So that's called a bar graph. And here is the new figure and I do think this is a much better representation given the existence of no data values. So the minus 10 and minus 11 values are the ones we saw in dark color in the heat map that we generated earlier. Anyway we can't tell the reason why these values are so small now. So let's forget about that. What I wanted to mention is that you can explore the plot function by adding a question mark at the end of the expression. So here are all the parameters explained. We entered the bar value for the kind parameter so you can do this any time you need to do something more than just plotting a basic line chart. Now let's try to plot all the data frame in a single chart. That is quite easy. You can just pass the data frame,
the dot and the plot method. This looks odd because the stations have been plotted along the X-axis here, while the years are on the Y-axis, we sure don't want this, so we want the years along X, that would make more sense so the solution is to transpose our data frame and plot the transposed version of the data frame, and that is quite simple. To transpose the data frame we would simply write the data frame name, and the T method, so T stands for transpose, and that returns a transposed data frame as you see. Therefore we can transpose it on the fly and apply the plot method just like this. And these are the four graphs of the four weather stations and each one represents the temperature over the years. We also have a legend here which was generated automatically. Now if you would like to have the four graphs into four different subplots, you can pass another argument called subplots and set it to True, execute. Here we have different subplots or axes if you like.

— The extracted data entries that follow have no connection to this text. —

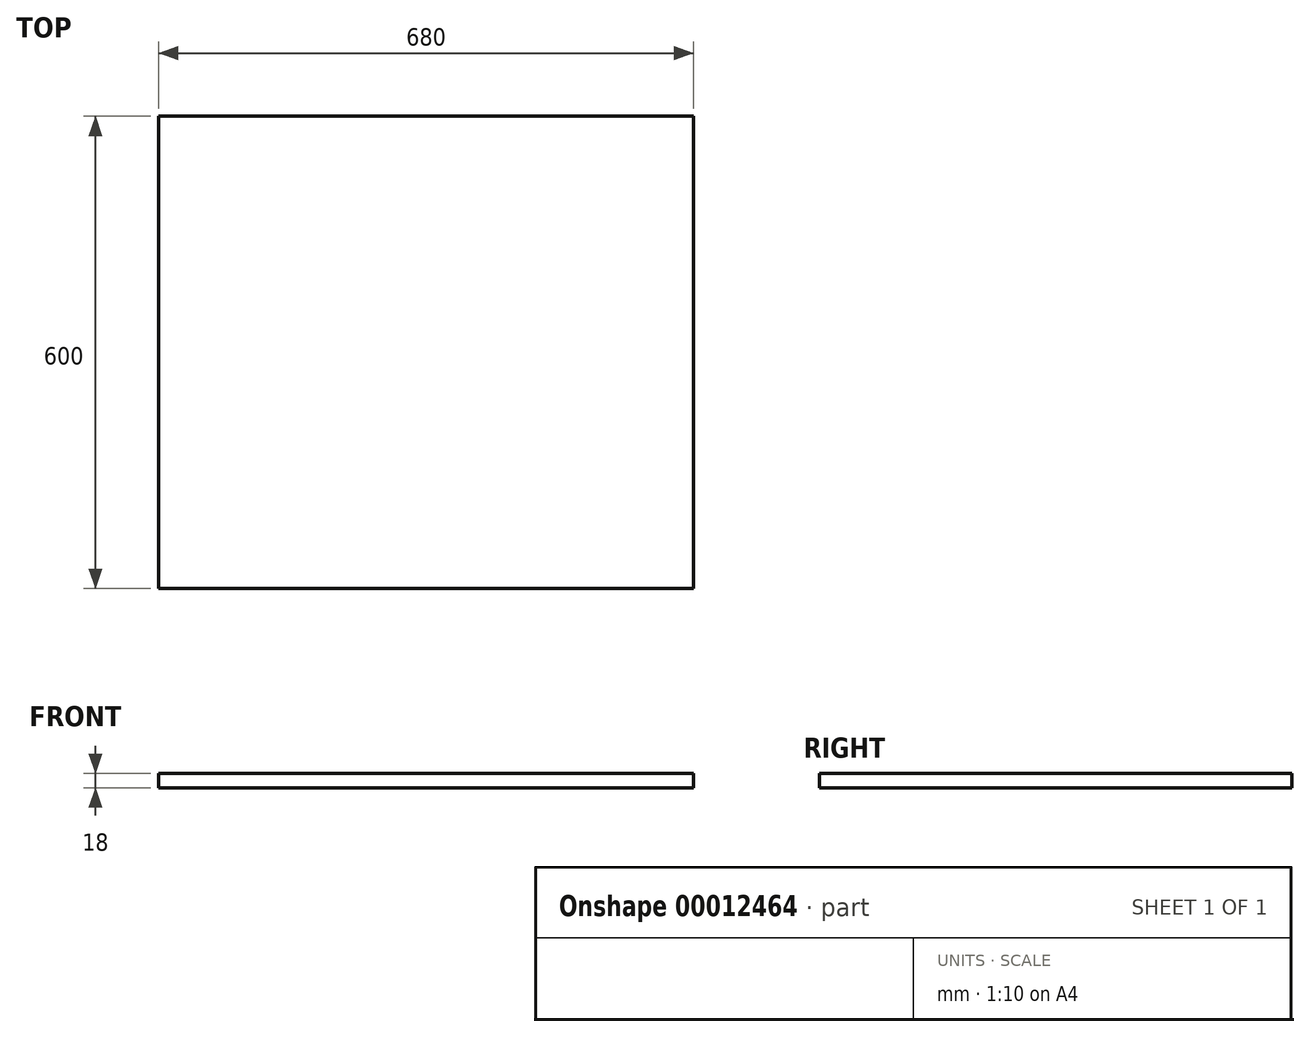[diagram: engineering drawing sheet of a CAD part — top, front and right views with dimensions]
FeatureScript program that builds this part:
annotation { "Feature Type Name" : "Feature", "Feature Type Description" : "" }
export const myFeature = defineFeature(function(context is Context, id is Id, definition is map)
    precondition{}
    {
        {
            var Q0;
            Q0=qCreatedBy(makeId("Top.planeOp"),FACE);
            var sketch = newSketch(context, id + "F0", { "sketchPlane" : qUnion([Q0])});
            skLineSegment(sketch, "E0.rect.bottom", {"start": v(340, 300) * mm, "end": v(-340, 300) * mm});
            skLineSegment(sketch, "E0.rect.top", {"start": v(340, -300) * mm, "end": v(-340, -300) * mm});
            skLineSegment(sketch, "E0.rect.left", {"start": v(340, 300) * mm, "end": v(340, -300) * mm});
            skLineSegment(sketch, "E0.rect.right", {"start": v(-340, 300) * mm, "end": v(-340, -300) * mm});
            skPoint(sketch, "E0.rect.middle", {"position": v(0, 0) * mm});
            skSolve(sketch);
        }
        {
            var Q0;
            Q0=makeQuery(id+"F0.imprint","IMPRINT",FACE,{"disambiguationData":[TD([[makeQuery(id+"F0.imprint","IMPRINT",EDGE,{"derivedFrom":sQuery(id+"F0.wireOp",EDGE,"E0.rect.bottom")}),1.0]])]});
            extrude(context, id + "F1", {"entities" : qUnion([Q0]), "depth" : 18 * mm});
        }
    });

We can set the kind parameter value to bar if you want. Or maybe a better representation. That's what I wanted to show you in this lecture as far as visualizations of data frames are concerned. Again visualizing data is much more then this, but I can't cover everything here so I try to extract and teach you the most necessary tools that are both important and crucial to get you started with visualizing arrays of data in general but also how
to visualize Pandas data frames specifically. And I'll talk to you in next lecture.